▶ **What you will do**
Can you copy the data word for word, starting at the line that contains "Frage, ob ein" and ending at the line that contains "VIENNE EN VAL", with both of those lines included? Leave the pictures out of your copy.

▶ **Records supplied**
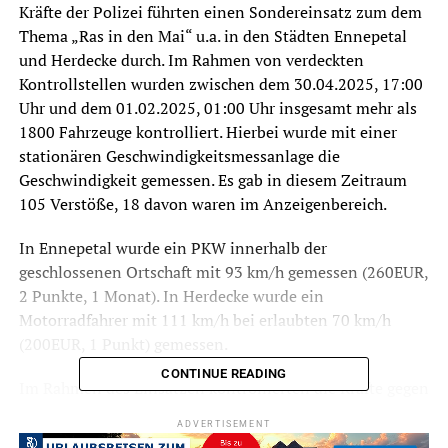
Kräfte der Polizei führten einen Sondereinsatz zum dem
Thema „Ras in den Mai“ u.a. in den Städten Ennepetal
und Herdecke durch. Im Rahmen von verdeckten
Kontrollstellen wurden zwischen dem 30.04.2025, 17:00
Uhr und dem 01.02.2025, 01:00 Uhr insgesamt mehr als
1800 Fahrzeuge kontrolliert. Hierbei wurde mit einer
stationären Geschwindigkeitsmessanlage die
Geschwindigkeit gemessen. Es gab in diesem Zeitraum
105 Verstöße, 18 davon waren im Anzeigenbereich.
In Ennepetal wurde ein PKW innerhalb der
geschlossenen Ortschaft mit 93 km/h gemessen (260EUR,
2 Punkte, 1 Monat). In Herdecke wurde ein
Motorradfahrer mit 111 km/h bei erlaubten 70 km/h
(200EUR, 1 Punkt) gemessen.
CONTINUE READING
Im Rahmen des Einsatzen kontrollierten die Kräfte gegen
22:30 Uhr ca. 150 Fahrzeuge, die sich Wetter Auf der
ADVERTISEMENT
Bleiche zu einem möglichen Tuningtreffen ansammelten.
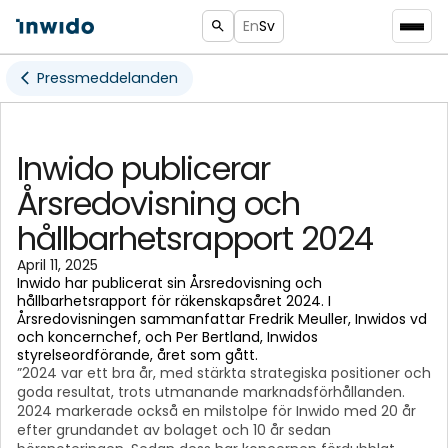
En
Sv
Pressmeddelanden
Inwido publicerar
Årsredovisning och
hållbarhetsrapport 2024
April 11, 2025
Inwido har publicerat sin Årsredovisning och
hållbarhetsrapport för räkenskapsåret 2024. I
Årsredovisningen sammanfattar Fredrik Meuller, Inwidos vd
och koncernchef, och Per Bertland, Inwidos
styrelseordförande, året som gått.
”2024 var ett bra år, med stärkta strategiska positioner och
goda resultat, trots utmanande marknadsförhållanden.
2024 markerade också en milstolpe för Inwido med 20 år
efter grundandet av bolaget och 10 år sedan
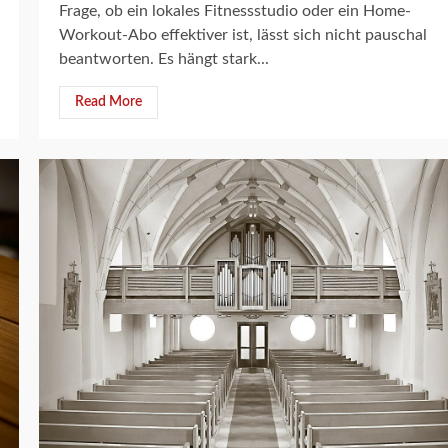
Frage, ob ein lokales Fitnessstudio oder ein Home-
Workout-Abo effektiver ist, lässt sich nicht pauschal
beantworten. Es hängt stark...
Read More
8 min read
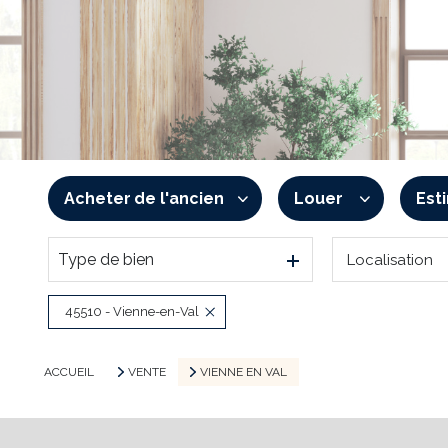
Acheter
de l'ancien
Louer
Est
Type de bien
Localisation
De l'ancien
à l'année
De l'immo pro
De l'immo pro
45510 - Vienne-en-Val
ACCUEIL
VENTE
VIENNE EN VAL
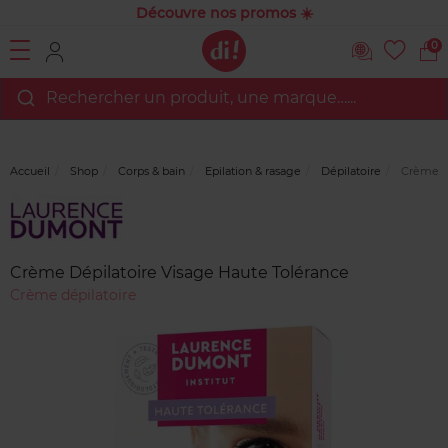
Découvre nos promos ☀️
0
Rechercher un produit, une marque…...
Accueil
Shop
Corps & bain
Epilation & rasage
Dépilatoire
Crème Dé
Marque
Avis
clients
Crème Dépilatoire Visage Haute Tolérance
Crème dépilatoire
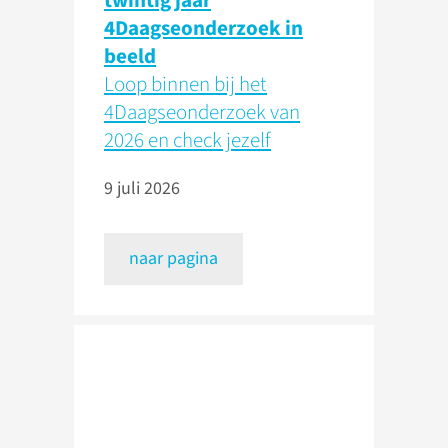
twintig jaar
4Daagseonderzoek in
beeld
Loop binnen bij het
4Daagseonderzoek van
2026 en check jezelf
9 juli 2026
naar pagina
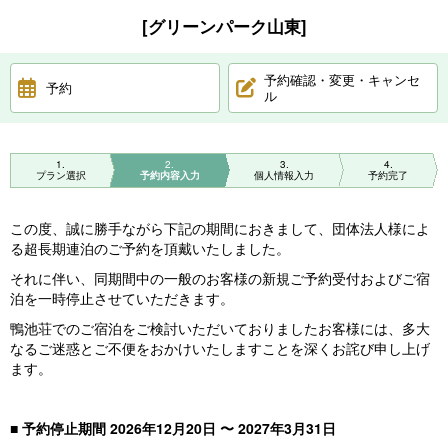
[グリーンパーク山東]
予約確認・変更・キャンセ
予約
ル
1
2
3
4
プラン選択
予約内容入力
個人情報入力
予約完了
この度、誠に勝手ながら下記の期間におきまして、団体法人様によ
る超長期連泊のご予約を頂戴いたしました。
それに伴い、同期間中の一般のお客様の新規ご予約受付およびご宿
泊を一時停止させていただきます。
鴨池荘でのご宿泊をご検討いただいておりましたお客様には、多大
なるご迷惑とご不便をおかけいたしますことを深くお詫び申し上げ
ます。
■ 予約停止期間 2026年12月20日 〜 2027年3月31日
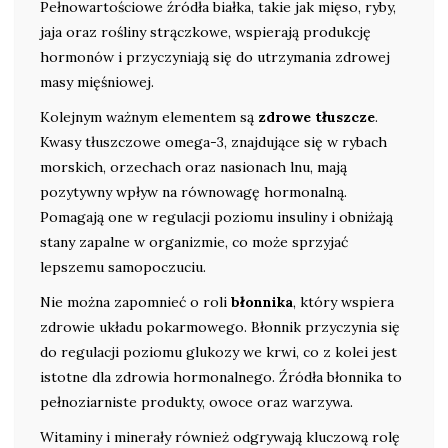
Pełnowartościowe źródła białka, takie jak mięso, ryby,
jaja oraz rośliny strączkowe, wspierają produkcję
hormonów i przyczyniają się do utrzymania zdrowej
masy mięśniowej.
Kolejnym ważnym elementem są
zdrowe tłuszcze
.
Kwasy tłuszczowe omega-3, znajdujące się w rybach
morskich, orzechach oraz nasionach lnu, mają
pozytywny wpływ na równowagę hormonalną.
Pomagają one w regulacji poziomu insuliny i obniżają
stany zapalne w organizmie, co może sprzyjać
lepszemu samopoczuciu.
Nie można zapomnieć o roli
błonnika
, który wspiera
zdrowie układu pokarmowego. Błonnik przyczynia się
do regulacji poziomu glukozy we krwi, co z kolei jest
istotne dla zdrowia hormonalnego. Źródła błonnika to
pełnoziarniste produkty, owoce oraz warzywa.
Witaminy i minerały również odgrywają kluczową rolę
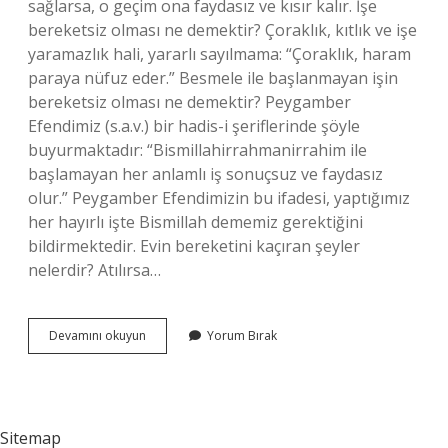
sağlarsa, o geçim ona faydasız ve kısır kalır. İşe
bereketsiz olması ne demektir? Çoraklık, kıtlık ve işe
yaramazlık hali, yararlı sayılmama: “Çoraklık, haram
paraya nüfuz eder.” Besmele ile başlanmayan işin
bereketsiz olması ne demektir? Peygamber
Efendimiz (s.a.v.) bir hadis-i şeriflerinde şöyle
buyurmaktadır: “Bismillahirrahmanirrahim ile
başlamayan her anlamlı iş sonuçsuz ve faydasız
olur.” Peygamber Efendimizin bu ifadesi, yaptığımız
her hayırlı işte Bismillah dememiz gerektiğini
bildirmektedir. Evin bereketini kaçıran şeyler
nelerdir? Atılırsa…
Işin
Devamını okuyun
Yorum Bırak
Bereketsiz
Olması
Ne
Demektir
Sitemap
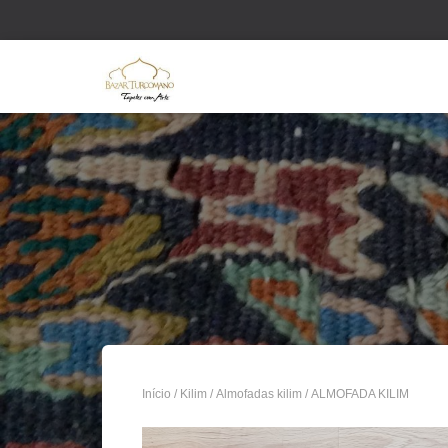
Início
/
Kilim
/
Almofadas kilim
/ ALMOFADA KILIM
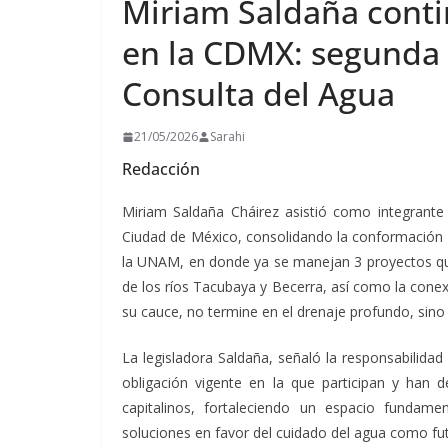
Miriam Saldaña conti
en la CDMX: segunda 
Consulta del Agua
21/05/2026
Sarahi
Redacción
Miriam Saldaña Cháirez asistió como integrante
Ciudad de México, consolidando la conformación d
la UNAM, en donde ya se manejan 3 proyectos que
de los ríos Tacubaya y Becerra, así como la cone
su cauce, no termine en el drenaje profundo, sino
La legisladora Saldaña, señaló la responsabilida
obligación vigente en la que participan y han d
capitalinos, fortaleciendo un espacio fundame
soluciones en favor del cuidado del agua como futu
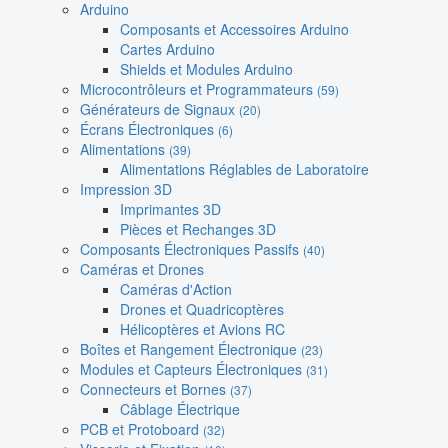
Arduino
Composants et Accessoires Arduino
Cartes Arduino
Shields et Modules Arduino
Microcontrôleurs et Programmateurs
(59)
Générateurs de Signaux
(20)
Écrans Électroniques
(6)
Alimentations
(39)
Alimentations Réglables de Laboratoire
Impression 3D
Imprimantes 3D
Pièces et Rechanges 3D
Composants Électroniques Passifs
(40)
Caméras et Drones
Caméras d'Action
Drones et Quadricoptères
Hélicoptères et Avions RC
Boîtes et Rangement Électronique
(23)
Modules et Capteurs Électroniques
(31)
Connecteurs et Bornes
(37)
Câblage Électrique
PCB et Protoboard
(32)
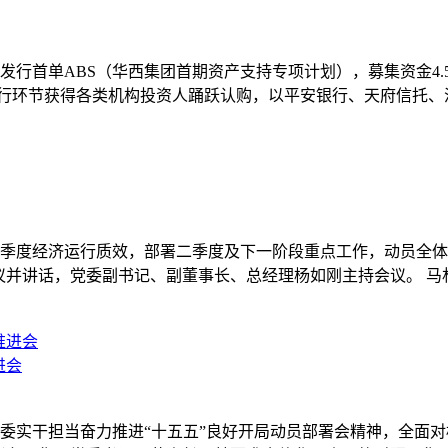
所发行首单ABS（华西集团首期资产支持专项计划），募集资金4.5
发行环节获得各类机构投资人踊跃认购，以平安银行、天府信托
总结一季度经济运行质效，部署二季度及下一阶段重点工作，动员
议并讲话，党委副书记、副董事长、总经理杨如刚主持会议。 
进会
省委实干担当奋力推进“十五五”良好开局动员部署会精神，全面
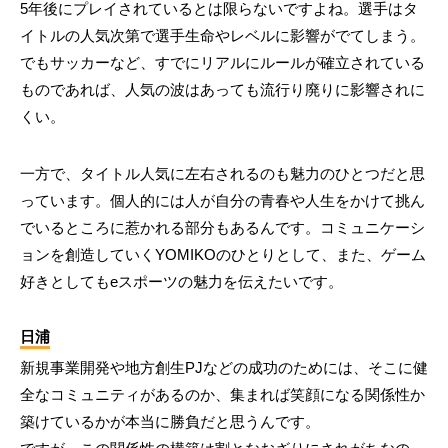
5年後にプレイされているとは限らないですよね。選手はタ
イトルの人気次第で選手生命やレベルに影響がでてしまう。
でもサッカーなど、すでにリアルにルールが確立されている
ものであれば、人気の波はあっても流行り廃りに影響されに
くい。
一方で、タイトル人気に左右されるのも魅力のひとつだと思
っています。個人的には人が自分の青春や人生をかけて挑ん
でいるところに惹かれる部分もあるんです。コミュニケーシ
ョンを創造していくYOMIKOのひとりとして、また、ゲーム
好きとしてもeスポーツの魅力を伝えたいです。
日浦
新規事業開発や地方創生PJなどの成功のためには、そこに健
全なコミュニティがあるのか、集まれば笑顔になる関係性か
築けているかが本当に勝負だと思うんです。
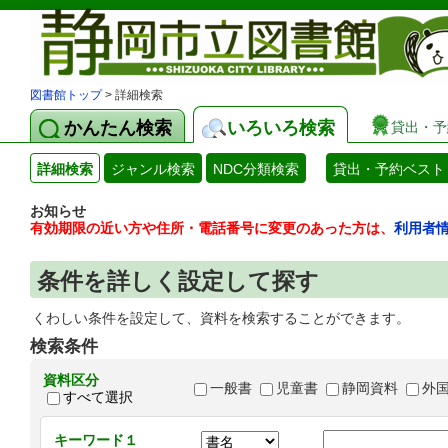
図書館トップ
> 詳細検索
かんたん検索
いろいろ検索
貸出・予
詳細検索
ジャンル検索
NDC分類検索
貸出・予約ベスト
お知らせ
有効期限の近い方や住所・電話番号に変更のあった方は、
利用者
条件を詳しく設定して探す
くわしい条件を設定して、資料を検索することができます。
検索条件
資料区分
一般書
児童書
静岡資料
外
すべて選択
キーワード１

▶ **Your solution**
Frage, ob ein lokales Fitnessstudio oder ein Home-
Workout-Abo effektiver ist, lässt sich nicht pauschal
beantworten. Es hängt stark...
Read More
8 min read
Acheter
de l'ancien
Louer
Est
Type de bien
Localisation
De l'ancien
à l'année
De l'immo pro
De l'immo pro
45510 - Vienne-en-Val
ACCUEIL
VENTE
VIENNE EN VAL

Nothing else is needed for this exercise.